Koplow believes that the Afghanistan withdrawal was “handled poorly,” in a manner that is not only “a disaster for Afghans” but also caused “downstream problems for the US in the region.”

“Nearly every actor in the region is convinced that the US is leaving the Middle East and, while that is a mistaken perception, it has caused greater Iranian belligerence while also incentivizing Sunni actors to bandwagon with Iran as a way of hedging their bets,” he said.

While Koplow agrees with the president that “there were clear limits to what the US could accomplish in Afghanistan, he believes leaving some US military presence in the country would have “gone a long way toward signaling to partners and adversaries that we plan on maintaining baseline commitments in the region.”

According to a Pew Research Center survey conducted in the last week of August 2021, Americans were divided about Biden’s decision to withdraw: 54% of American adults say it was the right decision, while 42% say it was wrong. However, the survey also revealed that 42% of US adults think the administration had done a poor job with the withdrawal operation.

Conditioning aid to Egypt on human rights compliance

In September 2021, The Biden Administration announced its decision to withhold some of the annual aid it provides to Egypt over human rights concerns.

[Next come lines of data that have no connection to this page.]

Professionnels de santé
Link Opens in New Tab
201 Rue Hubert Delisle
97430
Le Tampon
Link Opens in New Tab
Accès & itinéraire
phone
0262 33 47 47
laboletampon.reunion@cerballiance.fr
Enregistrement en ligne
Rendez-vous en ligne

Since 1978, the United States has provided Egypt with over $50 billion in military aid and $30 billion in economic assistance. The aid is vital for Egypt’s economic and military development, but also strengthened the alliance with this strategic partner for regional stability.

This, Haas believes, is a prime example of the delicate balance in American foreign policy between realism and idealism.

“We have competing priorities: regional stability versus human rights,” he said. “I don’t think there is a singular great answer here.” According to Haas, the move is part of a larger picture in which Biden is trying to “resurrect human rights” as an important element of American foreign policy.

Koplow agrees that the case of Egypt is “characteristic of the difficult foreign policy choices that Biden has to weigh against each other.”

“Part of having a more limited footprint in the region means relying on states that behave in ways that are unsavory and contrary to our values,” he said. “We saw a demonstration in May [with the conflict between Israel and Hamas] of how important a role Egypt plays in Gaza and maintaining regional peace.”